In true Hollywood fashion, the one-liner foreshadows the ending. Several men, intimately aquatinted with grief, and one (ahem, Maverick) who clearly struggles with PTSD, find themselves wrestling with the past. (I’m not a psychologist but willing to go out on a limb if for no other reason than the literal flashbacks and nothing says PTSD like flashbacks.)

Don’t get me wrong, there is now another musical score that rivals Chariots of Fire and Harry Potter for moving and inspiring. Duh duh duh dadadada duh duh…it’s moving. It’s heroic. It makes you want to kick ass. But is it entirely real? 

It’s time to let go!

I honor what Ice was trying to say. And at some level his intent seems legit. But it doesn’t seem to work quite like that. At least from my experience. It’s more like, “It’s time to practice reprogramming the guilt and it’s going to take a long time…a very long time…and oh, it never fully goes away because it’s a scar on your soul.”  Yeah, I hear it. Maybe not something 97% want to hear. 

But here’s what they did get right – it’s engaging. And maybe, hopefully, it moves us a notch closer to being able, as a society, to reconciling the impact PTSD has had on our culture and our oft ineptness at knowing how to deal with it. 

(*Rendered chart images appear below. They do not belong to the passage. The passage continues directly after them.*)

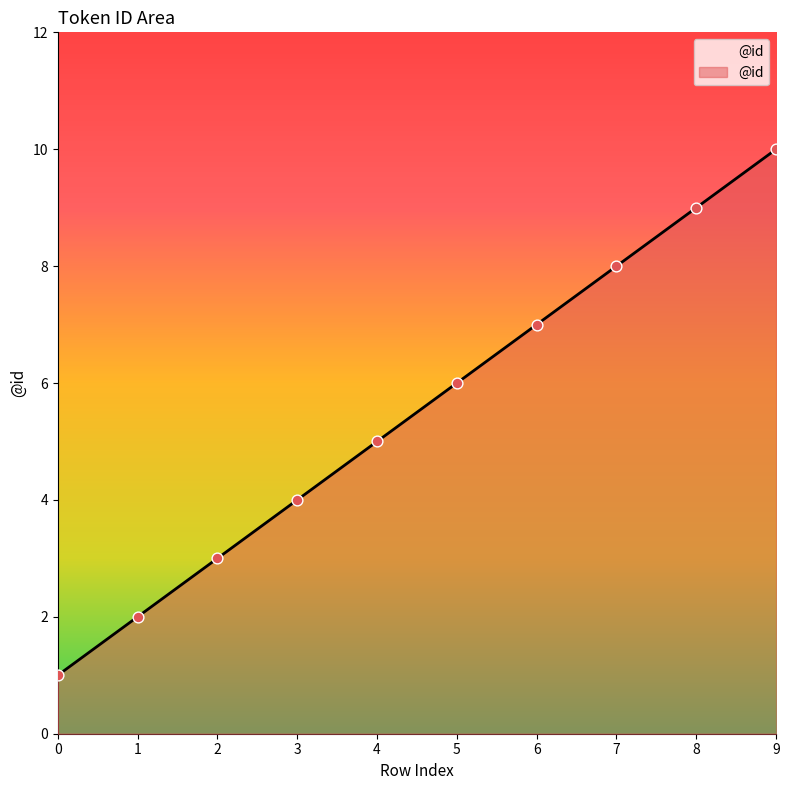

Approximately how many times larger is the value at 1 compared to 9?

0.2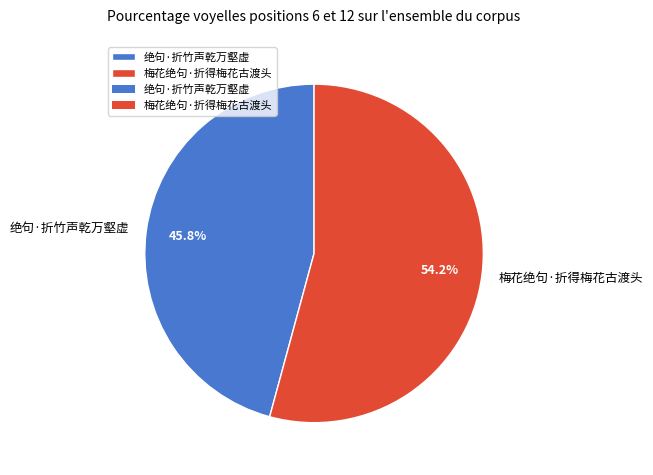

How many slices are in this pie chart?

2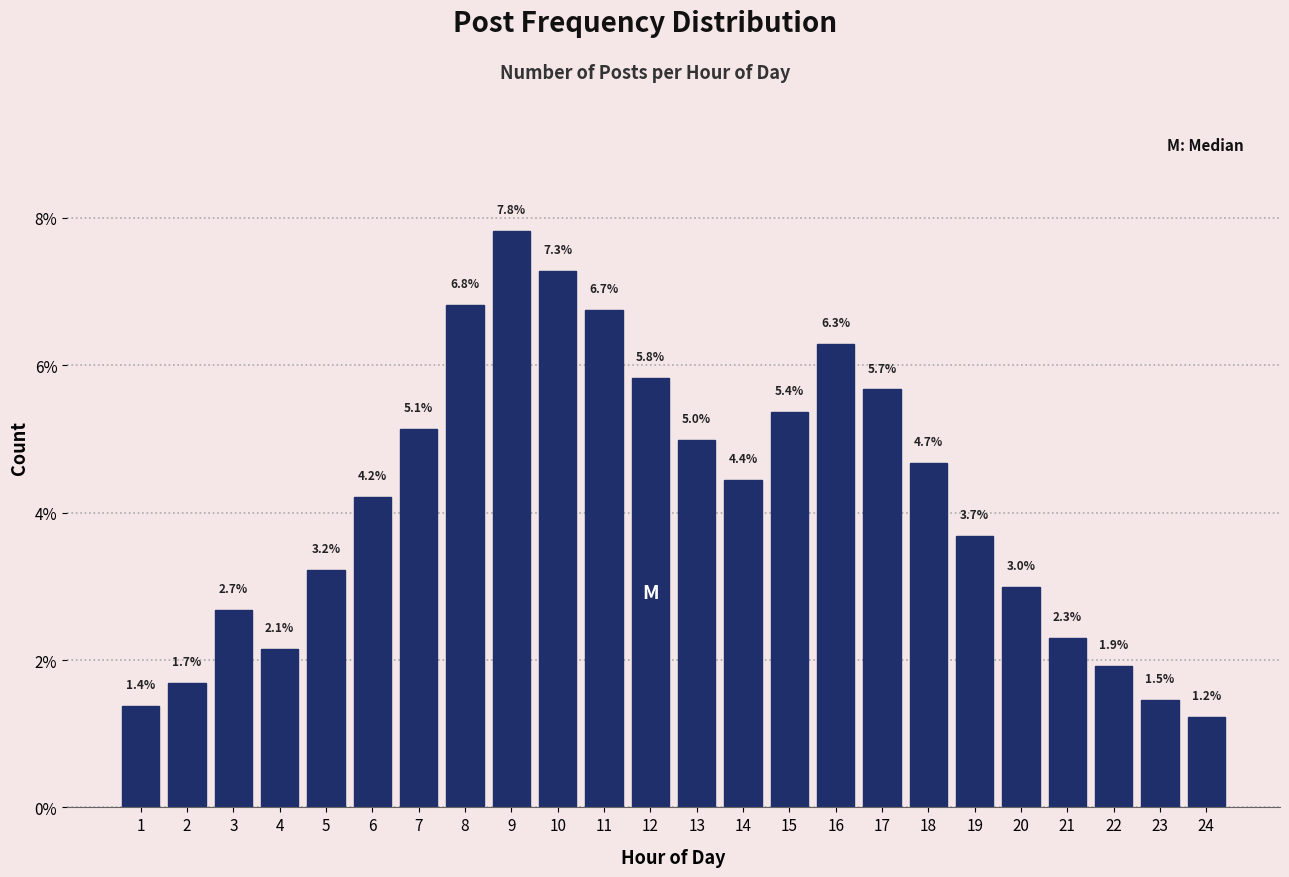

Reading left to right, list all the values displayed in this chart.

1=1.4	2=1.7	3=2.7	4=2.1	5=3.2	6=4.2	7=5.1	8=6.8	9=7.8	10=7.3	11=6.7	12=5.8	13=5.0	14=4.4	15=5.4	16=6.3	17=5.7	18=4.7	19=3.7	20=3.0	21=2.3	22=1.9	23=1.5	24=1.2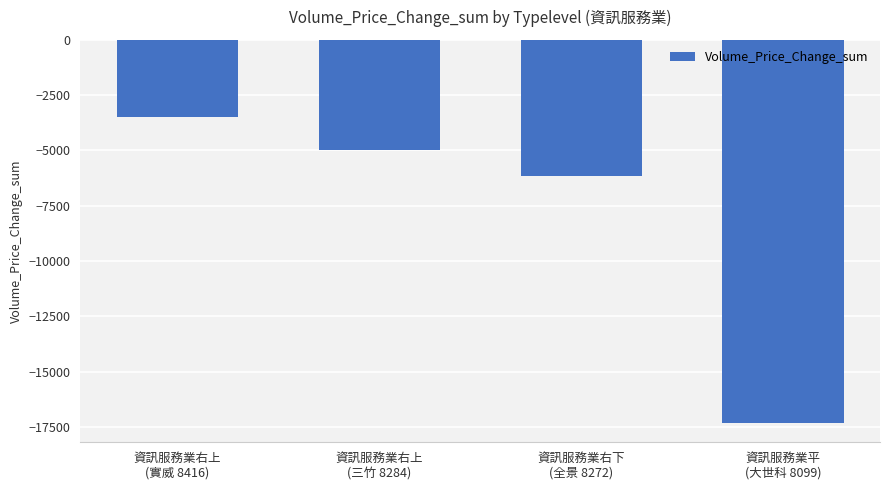

Is it true that the value at 資訊服務業右上
(三竹 8284) is -4980?

True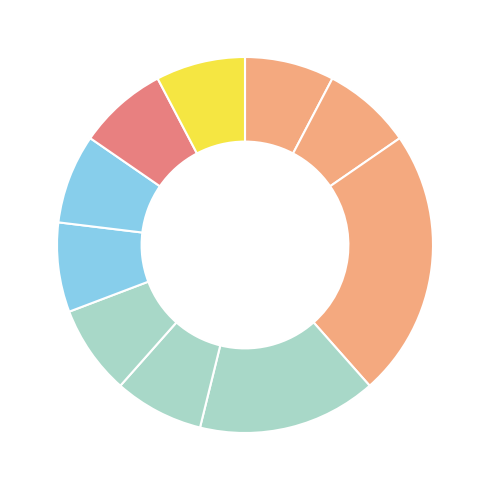

How many slices are in this pie chart?

10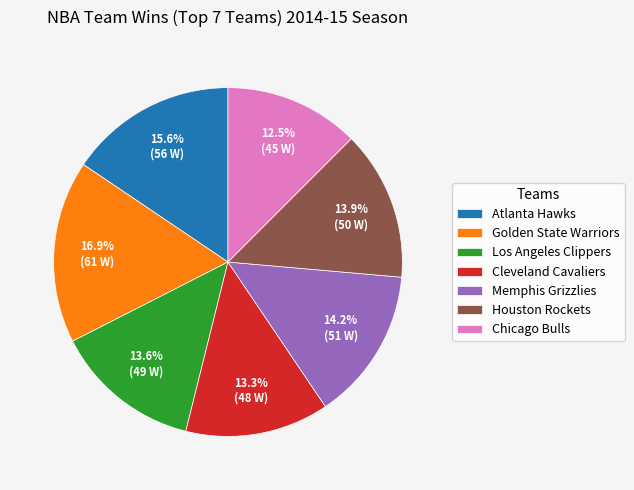

To the nearest percent, what percentage of the pie is Houston Rockets?

14%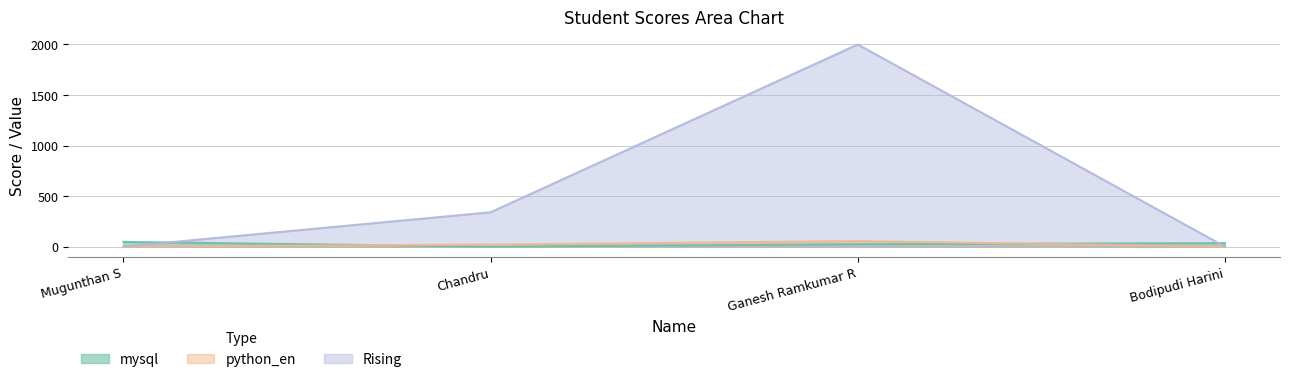

What is the label of the 1st point from the left?

Mugunthan S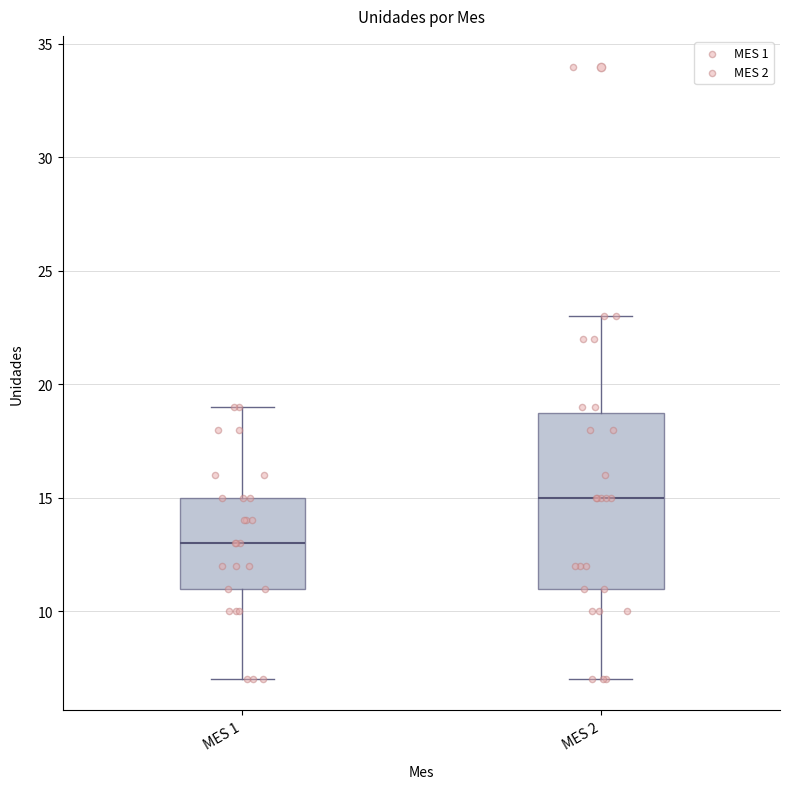

Which box is the tallest, from its lower edge to its upper edge?

MES 2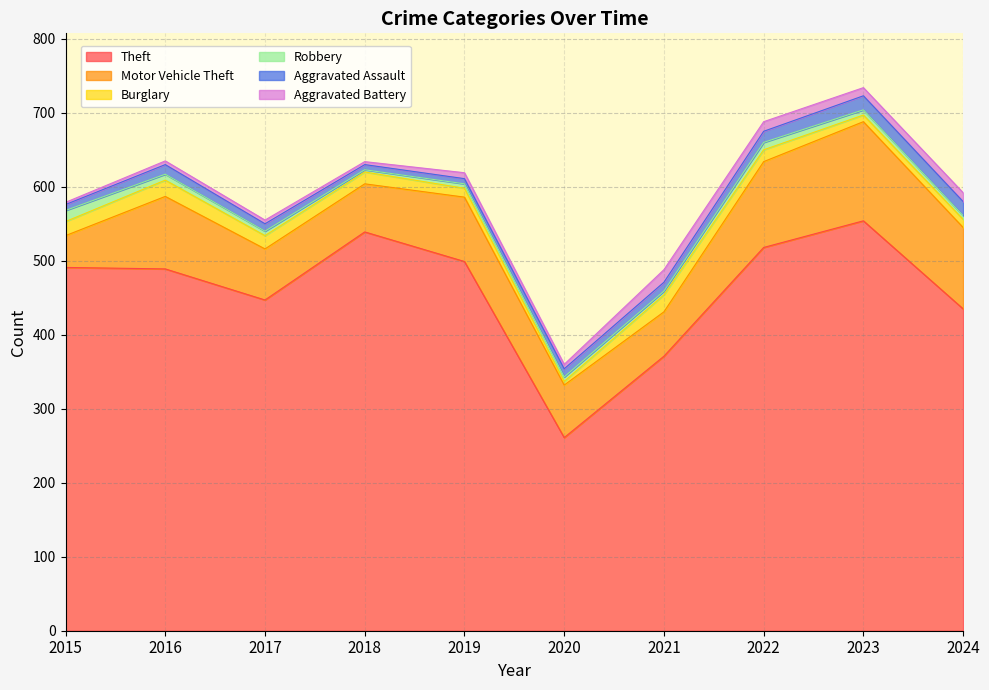

How many times do Aggravated Battery and Aggravated Assault cross each other?

4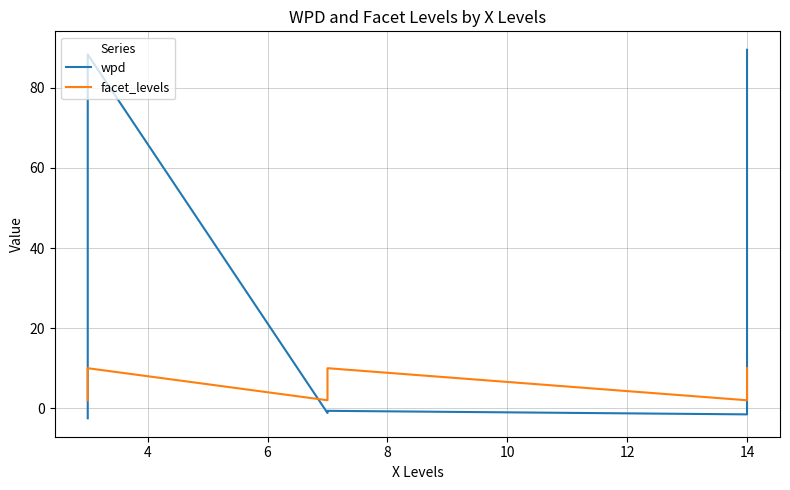

Is this an area chart (filled region under the line)?

No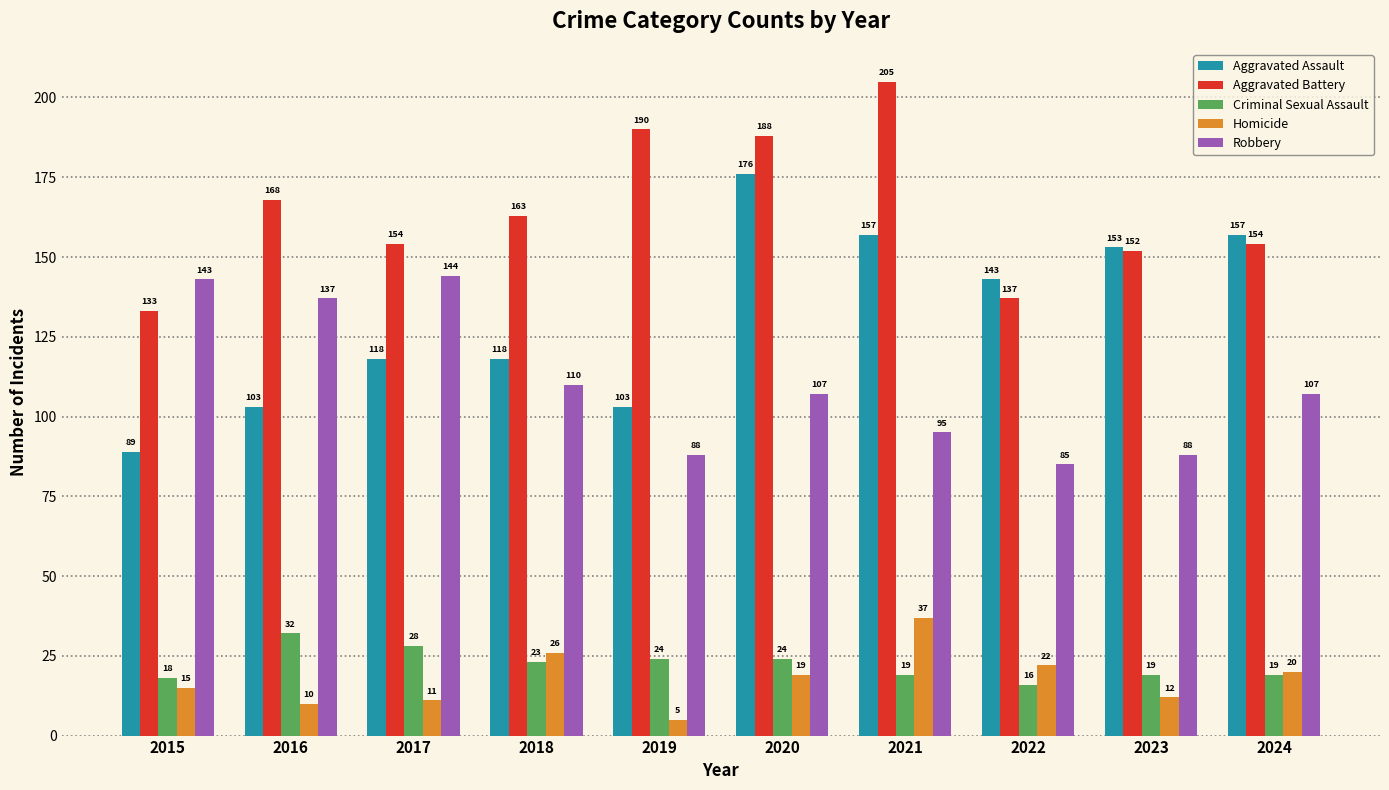

What is the spread (max minus min) of values at 2022?

127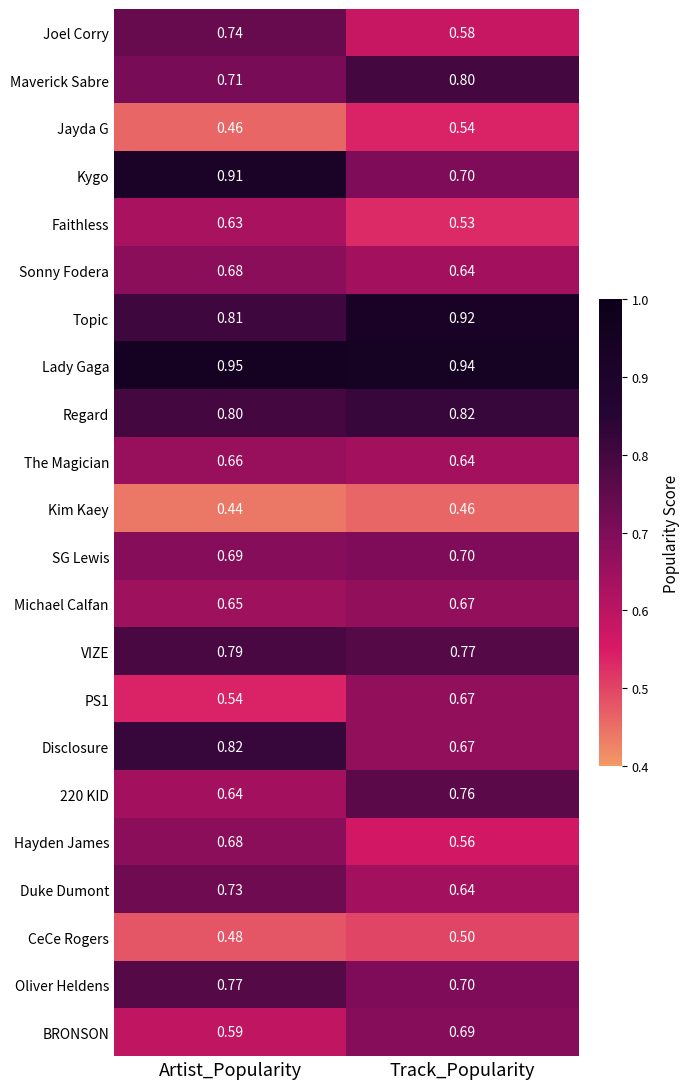

At which label does CeCe Rogers reach its peak?

Track_Popularity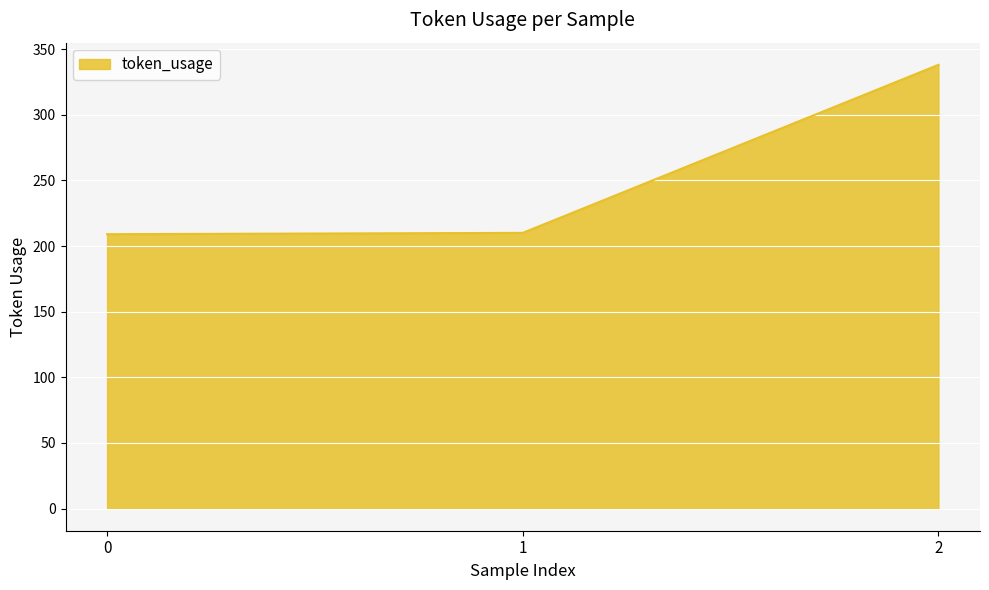

What is the difference between the maximum and minimum values?

129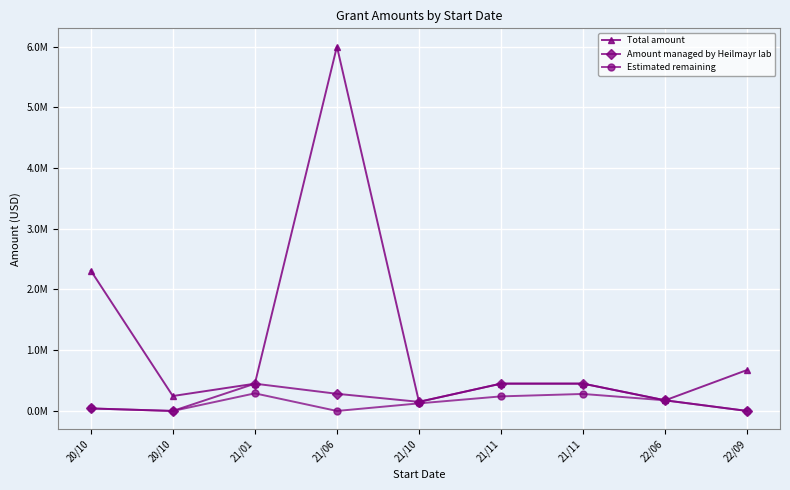

What are all the series names shown in the legend?

Total amount, Amount managed by Heilmayr lab, Estimated remaining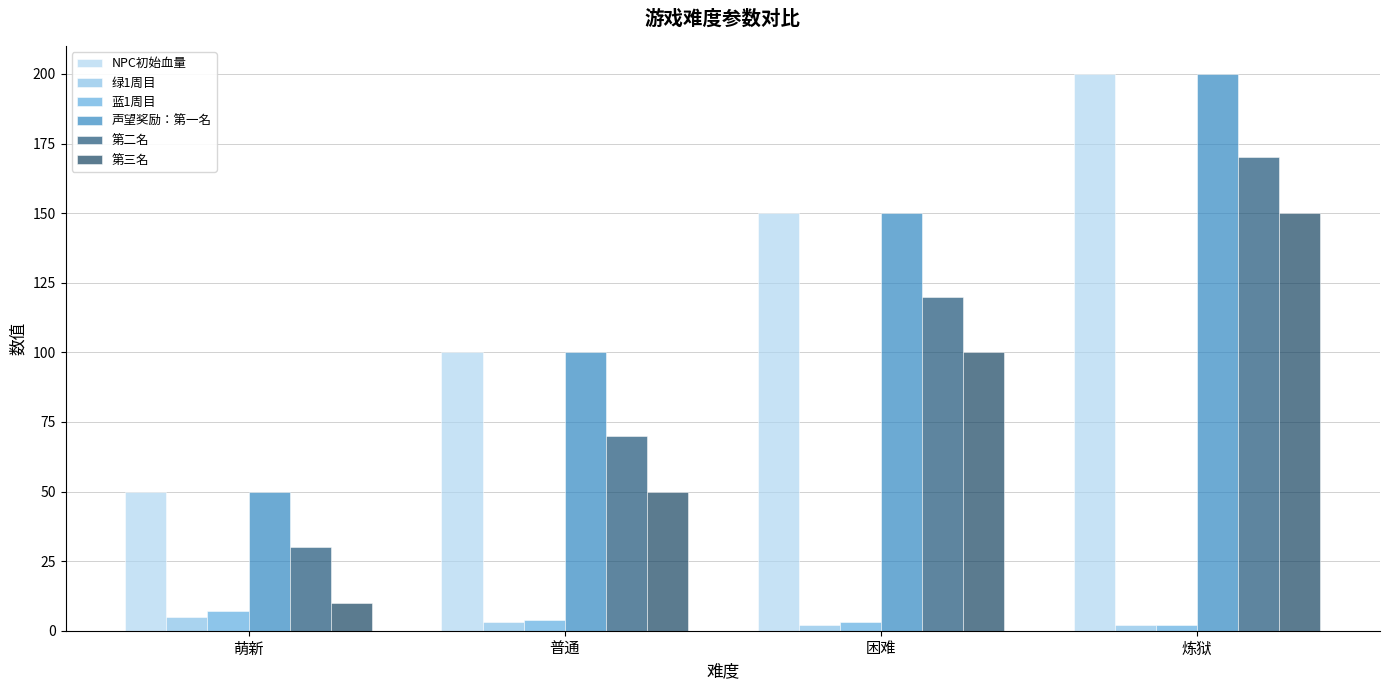

What is the highest value of the 声望奖励：第一名 series?

200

It inspires me to think that 97% connect with the movie. But do 97% think PTSD can be conquered, and in 2 hours no less or do 97% watch and feel a sort of solidarity with Maverick? 

I’m hoping for the later. I’m hoping a national audience walks away with not only the intense thrill of being in a cockpit, but a sense of understanding of the sacrifices made by those who willingly chose to put themselves between us and danger–fighter pilots, service members (but a shout out to Marines), law enforcement (and CHP because, you know), firefighters, even those who work for state transportation agencies (maybe like NDOT) who are tasked with running into the road to pick up the sh!t that fell out of the back of your truck so someone who is slightly distracted doesn’t hit it and crash. When you see those people, doing those jobs, remember the 97% elation you felt after this movie. 

Remember that such a level of dedication and risk comes at a price.